Town lays out public hearing format for Aug. 25

The Highlands Board of Commissioners has outlined the format for an upcoming public hearing related to the regulation of short-term rental units in residentially zoned areas. The public hearing is scheduled to begin at 5 p.m. on Thursday, Aug. 25 at the Highlands Community Building on 4th Street.

During the public hearing, speakers are asked to give their take on the Highlands Planning Board’s most recent recommendations and limit their stories of personal experience dealing with STRs. Each speaker will be limited to three minutes, to accommodate as many speakers as possible.

Speakers can begin signing up to be heard beginning at 4:30 p.m. and will be called on as they are listed on the signup sheet. If speakers wish to yield their time to a group representative, they may do so, and that representative will be given a maximum of 15 minutes to address the board. Anyone who can not attend the meeting may submit a written statement via email to gibby.shaheen@highlandsnc.org.

The public hearing comes as rhetoric between the pro-STR group, “Save Highlands,” and the anti-STR group, “The Highlands Neighborhood Coalition,” has increased. Earlier this week, the town received a letter from Ari Bargil, an attorney at the Institute for Justice, advocating Save Highlands’ position and urging the town to scrap its previous proposals related to regulating short-term rental units.

Bargil took specific issue with one previously proposed idea to eliminate short-term rentals in R1 and R2 residential zones via amortization, a process that declares a land use as nonconforming and then outlaws said use after a set amount of time. In theory, amortization allows property owners to recoup some of their investment prior to the use being eliminated completely.

During the planning board meeting on Aug. 9, town attorney Jay Coward noted that amortization may be defensible in court if the town were sued on the matter, but added that amortization has never been used in an attempt to regulate STRs. It has been ruled lawful as a way to regulate “nuisances” such as unpermitted scrap yards and billboards.

“In sum, the town’s proposal deploys legally dubious land-use tools to eviscerate the settled expectations of property owners,” Bargil’s letter stated. “And the supposed legitimacy of the town’s approach rests on a half-century-old legal decision upholding, unremarkably, the power of government to moderate nuisances. Finally, the town’s implementation of the proposed ordinance calls for the creation of a permitting system—something the North Carolina Court of Appeals struck down as unlawful earlier this year. Accordingly, the proposed ordinance also exposes the town to substantial financial liability, in the form of attorneys’ fees, in the seemingly likely event that it will have to defend its unlawful permitting/amortization scheme in court.”
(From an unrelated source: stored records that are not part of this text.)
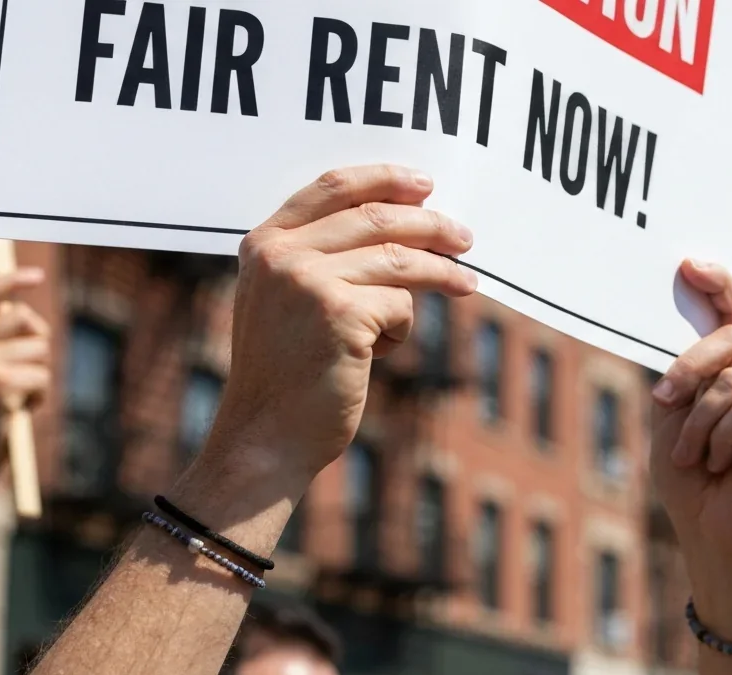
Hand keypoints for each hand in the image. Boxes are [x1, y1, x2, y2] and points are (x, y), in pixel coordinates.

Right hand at [0, 268, 51, 471]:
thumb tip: (30, 318)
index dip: (10, 279)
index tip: (38, 275)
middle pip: (25, 317)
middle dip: (40, 340)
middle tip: (33, 366)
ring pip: (41, 349)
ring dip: (42, 373)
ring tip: (23, 395)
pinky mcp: (0, 382)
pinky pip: (44, 376)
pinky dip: (42, 395)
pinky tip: (23, 410)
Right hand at [200, 165, 476, 490]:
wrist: (266, 438)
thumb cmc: (286, 377)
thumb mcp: (288, 304)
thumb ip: (323, 261)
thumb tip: (405, 230)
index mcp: (263, 244)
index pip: (331, 187)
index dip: (383, 178)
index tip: (423, 184)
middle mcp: (281, 255)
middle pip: (375, 216)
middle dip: (430, 224)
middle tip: (464, 237)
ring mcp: (308, 281)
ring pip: (398, 258)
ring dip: (441, 271)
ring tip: (467, 283)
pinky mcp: (340, 313)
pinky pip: (400, 304)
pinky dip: (401, 328)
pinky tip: (380, 351)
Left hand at [649, 261, 731, 629]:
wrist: (712, 534)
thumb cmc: (693, 481)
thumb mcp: (674, 416)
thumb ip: (682, 375)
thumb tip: (682, 332)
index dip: (721, 285)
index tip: (691, 264)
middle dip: (689, 366)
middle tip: (664, 399)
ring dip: (698, 423)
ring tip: (698, 458)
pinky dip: (719, 438)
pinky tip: (722, 464)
While the idea of amortizing short-term rentals has been included in previous discussions of the town board of commissioners, the planning board proposal up for discussion at the public hearing on Aug. 25 does not include eliminating STRs via amortization. In fact, it doesn’t eliminate STRs in R1 and R2 zones at all, but rather places a minimum stay requirement of 7 days on all STR properties. It also outlines parking requirements, sanitation requirements and citation procedures/penalties related to ordinance violations.

The goal of the planning board’s proposed ordinance is to mitigate problematic properties, or “party houses,” that are rented out for less than seven days as a way to host large numbers of people under one roof for a special event such as a bachelor/bachelorette party, wedding or family reunion.

“A lot of the complaints we have been hearing from neighboring property owners is that some of these STRs are being rented for the weekend and causing problems related to noise, traffic, trash, etc., because they have 12 people staying in a three bedroom house” planning board member Chris Wilkes said during the board’s Aug. 2 meeting. “We need to have an ordinance on the books that works, and a big part of that has to be enforcing what is already in the UDO (unified development ordinance) related to R1 and R2 zones. When you look at places that are dealing with an influx of STRs, places like Charleston, New Orleans, and other much larger cities, they are making progress via enforcement, not by eliminating STRs all together.”

The public hearing related to the planning board’s proposed STR ordinance is scheduled for 5 p.m. on Thursday, Aug. 25. It will also be viewable via the Town of Highlands YouTube channel.